_Task requirements:_
Scan the listing for the word "Super", and copy out each line where it is found.

_Source material:_

★ ★ ★ ★

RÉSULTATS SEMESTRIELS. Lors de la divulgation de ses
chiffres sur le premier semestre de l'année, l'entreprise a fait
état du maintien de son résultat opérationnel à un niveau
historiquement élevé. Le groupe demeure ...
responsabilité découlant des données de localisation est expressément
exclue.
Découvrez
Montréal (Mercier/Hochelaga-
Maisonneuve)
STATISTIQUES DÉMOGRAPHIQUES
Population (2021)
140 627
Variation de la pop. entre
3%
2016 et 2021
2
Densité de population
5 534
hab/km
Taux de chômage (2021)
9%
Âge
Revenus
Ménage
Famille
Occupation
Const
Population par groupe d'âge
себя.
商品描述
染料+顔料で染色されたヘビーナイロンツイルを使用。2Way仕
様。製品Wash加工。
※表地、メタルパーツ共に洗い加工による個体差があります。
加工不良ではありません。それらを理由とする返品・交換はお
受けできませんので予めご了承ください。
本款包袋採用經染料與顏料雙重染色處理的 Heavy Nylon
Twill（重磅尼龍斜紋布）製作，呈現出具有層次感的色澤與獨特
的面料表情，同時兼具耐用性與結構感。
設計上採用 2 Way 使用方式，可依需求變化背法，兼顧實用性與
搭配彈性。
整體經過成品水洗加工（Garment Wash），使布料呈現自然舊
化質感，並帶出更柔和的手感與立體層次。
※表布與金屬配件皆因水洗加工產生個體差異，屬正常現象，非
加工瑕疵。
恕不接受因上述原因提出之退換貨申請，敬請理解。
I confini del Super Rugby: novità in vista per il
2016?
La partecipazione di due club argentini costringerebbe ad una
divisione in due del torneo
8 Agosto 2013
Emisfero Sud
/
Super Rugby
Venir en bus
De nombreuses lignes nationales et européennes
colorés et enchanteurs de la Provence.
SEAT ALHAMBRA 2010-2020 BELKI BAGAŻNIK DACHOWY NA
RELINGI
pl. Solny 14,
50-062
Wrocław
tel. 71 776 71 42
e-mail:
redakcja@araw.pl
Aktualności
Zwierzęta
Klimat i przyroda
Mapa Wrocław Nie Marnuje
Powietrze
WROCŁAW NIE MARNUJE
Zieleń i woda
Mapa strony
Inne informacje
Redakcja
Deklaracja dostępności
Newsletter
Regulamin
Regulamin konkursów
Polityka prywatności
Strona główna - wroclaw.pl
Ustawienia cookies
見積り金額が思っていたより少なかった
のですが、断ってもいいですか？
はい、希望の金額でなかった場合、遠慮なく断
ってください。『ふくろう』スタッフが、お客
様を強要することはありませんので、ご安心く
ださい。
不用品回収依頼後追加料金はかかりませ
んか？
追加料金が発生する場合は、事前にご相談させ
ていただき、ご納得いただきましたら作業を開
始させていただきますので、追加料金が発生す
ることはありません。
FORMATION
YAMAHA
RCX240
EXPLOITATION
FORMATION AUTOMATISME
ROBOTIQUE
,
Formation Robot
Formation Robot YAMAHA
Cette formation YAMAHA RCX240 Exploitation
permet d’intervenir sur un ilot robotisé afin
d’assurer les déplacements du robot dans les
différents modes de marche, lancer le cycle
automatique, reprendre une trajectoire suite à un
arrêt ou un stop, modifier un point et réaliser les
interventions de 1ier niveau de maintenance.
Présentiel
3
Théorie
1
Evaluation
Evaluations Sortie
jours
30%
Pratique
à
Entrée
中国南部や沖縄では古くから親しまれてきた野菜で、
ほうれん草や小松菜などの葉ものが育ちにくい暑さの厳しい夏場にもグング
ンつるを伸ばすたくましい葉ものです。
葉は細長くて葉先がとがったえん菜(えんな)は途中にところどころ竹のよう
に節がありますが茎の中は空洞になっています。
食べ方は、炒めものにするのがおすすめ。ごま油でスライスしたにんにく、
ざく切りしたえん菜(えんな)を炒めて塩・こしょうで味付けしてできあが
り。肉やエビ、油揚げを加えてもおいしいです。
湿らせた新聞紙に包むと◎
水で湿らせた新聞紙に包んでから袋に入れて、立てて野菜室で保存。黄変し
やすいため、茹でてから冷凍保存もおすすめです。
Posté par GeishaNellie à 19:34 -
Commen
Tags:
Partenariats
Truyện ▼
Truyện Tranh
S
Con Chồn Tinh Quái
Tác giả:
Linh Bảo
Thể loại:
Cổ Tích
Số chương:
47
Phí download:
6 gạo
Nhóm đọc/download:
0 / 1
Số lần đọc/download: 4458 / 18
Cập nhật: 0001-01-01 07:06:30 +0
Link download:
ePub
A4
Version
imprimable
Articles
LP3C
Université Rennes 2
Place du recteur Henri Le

★ ★ ★ ★

_Your solution:_
I confini del Super Rugby: novità in vista per il
Super Rugby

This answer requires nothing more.